Professor Robert J. Pushaw's article, The Original Understanding of Strict Products Liability, (SSRN) is published in the Yale Journal on Regulation, 2 Yale J. On Reg. 1177 (2025). The article examines professor George Priest's historical analysis of strict produts liability for injuries caused by defective products.

Abstract of The Original Understanding of Strict Products Liability

In the 1980s, George Priest published two seminal articles on the intellectual history of strict liability for injuries caused by defective products. First, he demonstrated that the states’ remarkably quick acceptance of such liability starting in the mid-1960s reflected the consensus among prominent legal thinkers of the wisdom of “enterprise liability” theory, which had been developed over the previous three decades primarily by Fleming James, Friedrich Kessler, and William Prosser. This theory proposed that commercial enterprises should be liable to consumers who suffered product-related injuries in order to internalize accident costs to manufacturers and sellers, equitably allocate the risks of such accidents, and protect the public. Second, Professor Priest argued that the “founders” of Section 402A of the Restatement (Second) of Torts (1964), which established strict liability for harms caused by “any product in a defective condition unreasonably dangerous” to a consumer, intended merely to streamline recovery for manufacturing defects. Accordingly, Section 402A’s drafters did not foresee that courts would dramatically enlarge its scope to include design and warning defects. Scholars have generally agreed that Professor Priest presented the definitive intellectual history of strict products liability.
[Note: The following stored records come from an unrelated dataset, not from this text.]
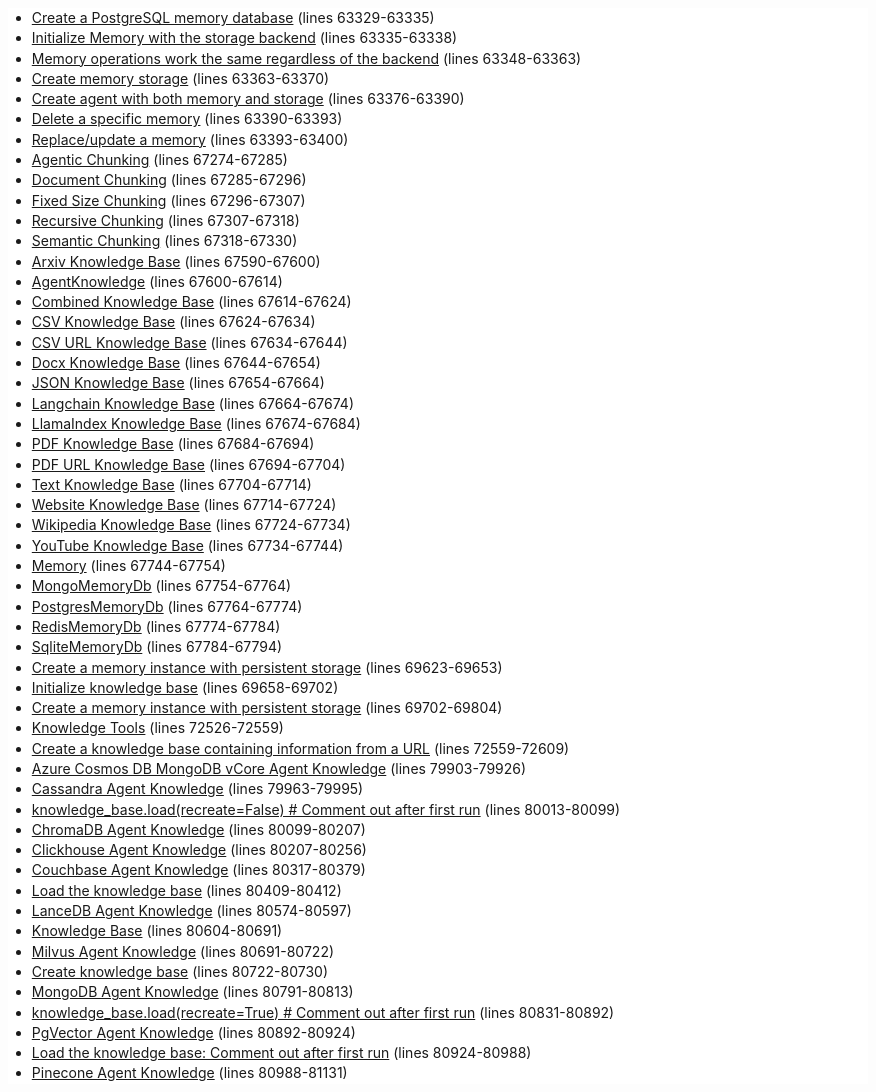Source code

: - [Create a PostgreSQL memory database](knowledge/create_a_postgresql_memory_database.md) (lines 63329-63335)
- [Initialize Memory with the storage backend](knowledge/initialize_memory_with_the_storage_backend.md) (lines 63335-63338)
- [Memory operations work the same regardless of the backend](knowledge/memory_operations_work_the_same_regardless_of_the_backend.md) (lines 63348-63363)
- [Create memory storage](knowledge/create_memory_storage.md) (lines 63363-63370)
- [Create agent with both memory and storage](knowledge/create_agent_with_both_memory_and_storage.md) (lines 63376-63390)
- [Delete a specific memory](knowledge/delete_a_specific_memory.md) (lines 63390-63393)
- [Replace/update a memory](knowledge/replace_update_a_memory.md) (lines 63393-63400)
- [Agentic Chunking](knowledge/agentic_chunking.md) (lines 67274-67285)
- [Document Chunking](knowledge/document_chunking.md) (lines 67285-67296)
- [Fixed Size Chunking](knowledge/fixed_size_chunking.md) (lines 67296-67307)
- [Recursive Chunking](knowledge/recursive_chunking.md) (lines 67307-67318)
- [Semantic Chunking](knowledge/semantic_chunking.md) (lines 67318-67330)
- [Arxiv Knowledge Base](knowledge/arxiv_knowledge_base.md) (lines 67590-67600)
- [AgentKnowledge](knowledge/agentknowledge.md) (lines 67600-67614)
- [Combined Knowledge Base](knowledge/combined_knowledge_base.md) (lines 67614-67624)
- [CSV Knowledge Base](knowledge/csv_knowledge_base.md) (lines 67624-67634)
- [CSV URL Knowledge Base](knowledge/csv_url_knowledge_base.md) (lines 67634-67644)
- [Docx Knowledge Base](knowledge/docx_knowledge_base.md) (lines 67644-67654)
- [JSON Knowledge Base](knowledge/json_knowledge_base.md) (lines 67654-67664)
- [Langchain Knowledge Base](knowledge/langchain_knowledge_base.md) (lines 67664-67674)
- [LlamaIndex Knowledge Base](knowledge/llamaindex_knowledge_base.md) (lines 67674-67684)
- [PDF Knowledge Base](knowledge/pdf_knowledge_base.md) (lines 67684-67694)
- [PDF URL Knowledge Base](knowledge/pdf_url_knowledge_base.md) (lines 67694-67704)
- [Text Knowledge Base](knowledge/text_knowledge_base.md) (lines 67704-67714)
- [Website Knowledge Base](knowledge/website_knowledge_base.md) (lines 67714-67724)
- [Wikipedia Knowledge Base](knowledge/wikipedia_knowledge_base.md) (lines 67724-67734)
- [YouTube Knowledge Base](knowledge/youtube_knowledge_base.md) (lines 67734-67744)
- [Memory](knowledge/memory.md) (lines 67744-67754)
- [MongoMemoryDb](knowledge/mongomemorydb.md) (lines 67754-67764)
- [PostgresMemoryDb](knowledge/postgresmemorydb.md) (lines 67764-67774)
- [RedisMemoryDb](knowledge/redismemorydb.md) (lines 67774-67784)
- [SqliteMemoryDb](knowledge/sqlitememorydb.md) (lines 67784-67794)
- [Create a memory instance with persistent storage](knowledge/create_a_memory_instance_with_persistent_storage.md) (lines 69623-69653)
- [Initialize knowledge base](knowledge/initialize_knowledge_base.md) (lines 69658-69702)
- [Create a memory instance with persistent storage](knowledge/create_a_memory_instance_with_persistent_storage.md) (lines 69702-69804)
- [Knowledge Tools](knowledge/knowledge_tools.md) (lines 72526-72559)
- [Create a knowledge base containing information from a URL](knowledge/create_a_knowledge_base_containing_information_from_a_url.md) (lines 72559-72609)
- [Azure Cosmos DB MongoDB vCore Agent Knowledge](knowledge/azure_cosmos_db_mongodb_vcore_agent_knowledge.md) (lines 79903-79926)
- [Cassandra Agent Knowledge](knowledge/cassandra_agent_knowledge.md) (lines 79963-79995)
- [knowledge_base.load(recreate=False)  # Comment out after first run](knowledge/knowledge_base_load_recreate_false_comment_out_after_first_run.md) (lines 80013-80099)
- [ChromaDB Agent Knowledge](knowledge/chromadb_agent_knowledge.md) (lines 80099-80207)
- [Clickhouse Agent Knowledge](knowledge/clickhouse_agent_knowledge.md) (lines 80207-80256)
- [Couchbase Agent Knowledge](knowledge/couchbase_agent_knowledge.md) (lines 80317-80379)
- [Load the knowledge base](knowledge/load_the_knowledge_base.md) (lines 80409-80412)
- [LanceDB Agent Knowledge](knowledge/lancedb_agent_knowledge.md) (lines 80574-80597)
- [Knowledge Base](knowledge/knowledge_base.md) (lines 80604-80691)
- [Milvus Agent Knowledge](knowledge/milvus_agent_knowledge.md) (lines 80691-80722)
- [Create knowledge base](knowledge/create_knowledge_base.md) (lines 80722-80730)
- [MongoDB Agent Knowledge](knowledge/mongodb_agent_knowledge.md) (lines 80791-80813)
- [knowledge_base.load(recreate=True)  # Comment out after first run](knowledge/knowledge_base_load_recreate_true_comment_out_after_first_run.md) (lines 80831-80892)
- [PgVector Agent Knowledge](knowledge/pgvector_agent_knowledge.md) (lines 80892-80924)
- [Load the knowledge base: Comment out after first run](knowledge/load_the_knowledge_base_comment_out_after_first_run.md) (lines 80924-80988)
- [Pinecone Agent Knowledge](knowledge/pinecone_agent_knowledge.md) (lines 80988-81131)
Nonetheless, various commentators have contended that he (1) overemphasized the impact of James, Kessler, and Prosser; (2) paid insufficient attention to larger political, social, and economic movements that influenced the development of strict liability; (3) did not adequately account for the role of lawyers (as contrasted with scholars and judges) in swiftly implementing such liability; (4) wrongly concluded that Section 402A’s founders intended to limit its application to manufacturing defects; and (5) exaggerated the impact of enterprise liability on tort law developments after 1964. I will try to show that these critics have failed to refute Priest’s historical analysis of strict products liability.